Second, by being more-or-less square, it may be possible to insert the center plate assembly incorrectly such that the relieved side margins of the bearing portion of the center-plate are oriented front-to-back along the center sill, instead of side-to-side. In the view of the present inventor, it would be advantageous to employ a center plate casting that is keyed to prevent mis-orientation of the casting upon installation.
Third, the four corner lugs may tend to extend radially outward from the king pin axis a distance greater than the outer wall radius of the center plate boss and a distance greater then the inner wall radius of the center plate bowl of the truck bolster. As such they may tend to overhang the peripheral wall of the center plate bowl. Since they overhang the ring, the bottom flange of the center sill must be carried higher than it might otherwise be, by a height increment corresponding to the thickness of the lug. This in turn may tend to raise the coupler centerline height, possibly undesirably far. In the view of the present inventor it would be advantageous to employ a center plate casting that is free of elements, such as the above noted lugs, that overhang the peripheral ring of the center plate bowl.

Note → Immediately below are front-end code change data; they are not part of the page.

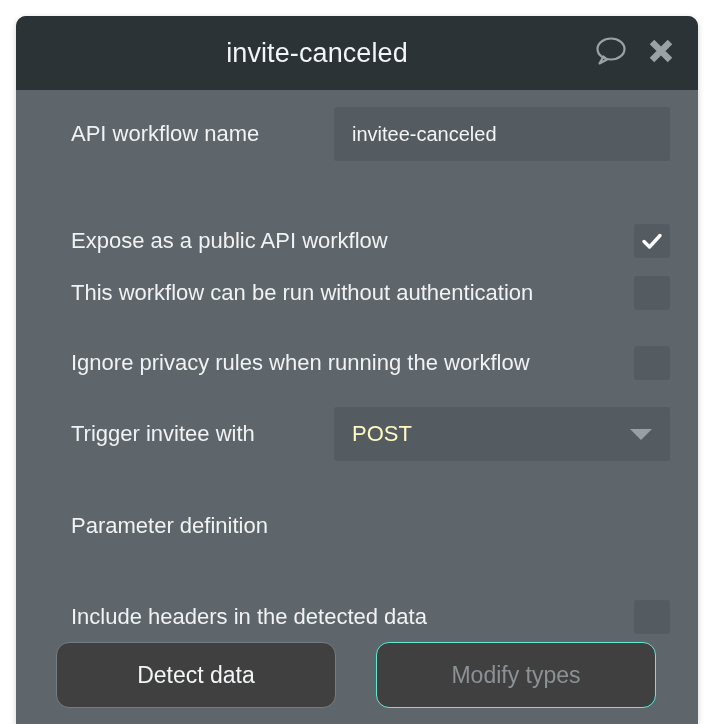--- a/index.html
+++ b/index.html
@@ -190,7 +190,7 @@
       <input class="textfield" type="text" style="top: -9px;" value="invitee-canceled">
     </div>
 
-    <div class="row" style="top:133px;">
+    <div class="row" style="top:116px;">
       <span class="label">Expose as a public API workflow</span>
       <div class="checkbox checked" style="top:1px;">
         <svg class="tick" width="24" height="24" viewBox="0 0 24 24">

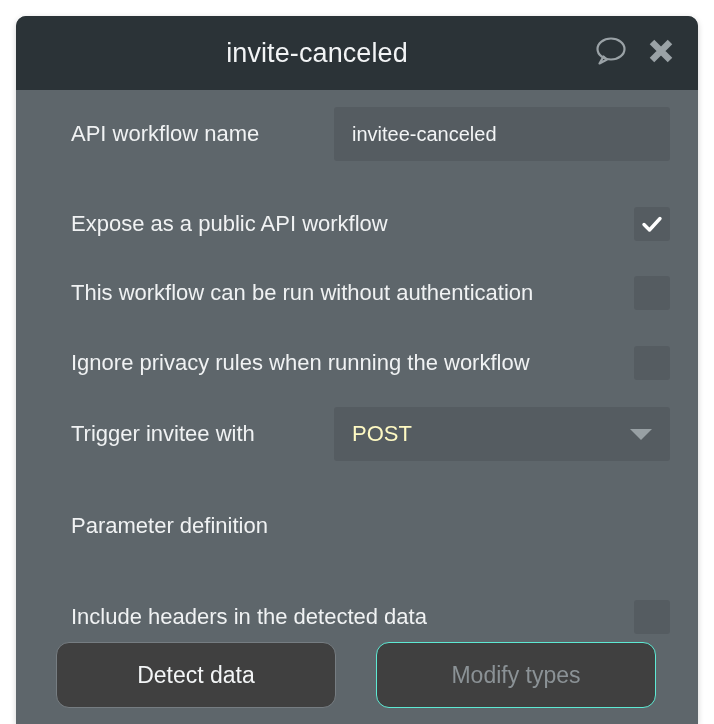--- a/index.html
+++ b/index.html
@@ -206,7 +206,7 @@
       </div>
     </div>
 
-    <div class="row" style="top:255px;align-items:center;">
+    <div class="row" style="top:272px;align-items:center;">
       <span class="label">Ignore privacy rules when running the workflow</span>
       <div class="checkbox" style="top:1px;">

Fourth, the upwardly protruding portion of the integrally cast center plate filler has a taper, first to facilitate molding, second to facilitate installation in the generally square hole in the bottom plate of the center sill. However, given that the tolerance on the center sill must be+x/−0, (because otherwise the hole may be too small for the casting) and that the tolerance on the casting must be+0/−x, (because otherwise the casting may be too big for the hole) there is a tendency for the upwardly extending tapered wall of the cast center filler not to seat tightly against the webs and gussets of the center sill. That is to say, when the tolerances on both parts have to be to opposite sides of the desired dimension, there will be a tendency for the tolerance build up to result in a gap between the parts. Consequently, when the casting is welded along the reliefs of the rectangular shoulder, there is a tendency for the weld to blow through the gap. This may be highly undesirable from a manufacturing viewpoint. Further still, the square design with the lugs may tend to require a stop-and-start style of welding along four chamfered reliefs. The present inventor has observed that this style of welding may tend to result in poor welds more often than perhaps might otherwise be the case. In the view of the present inventor, it may be advantageous to employ a continuous circumferential weld, rather than the stop-and-start style.
Fifth, the integral center plate casting necessitates the existence of a big, relatively sharp-cornered square hole in the bottom flange of the center sill, directly opposite the juncture of the bottom flanges of the main bolster with the center sill bottom flange. This large square hole may have tended to weaken the center filler area of the car, by removing the center sill bottom cover plate in the area, and it may tend to interrupt, or interfere with load transfer in the surrounding structure. It would be advantageous not to require this large, badly shaped (i.e, with squared, fairly sharp corners) hole, but rather to employ a plate to provide a large measure of flange continuity across the center sill.
Sixth, the presently used plug type center plates require a relatively significant amount of surface preparation adjacent to the opening in the center sill. It would be advantageous to employ a center plate that requires less work to prepare.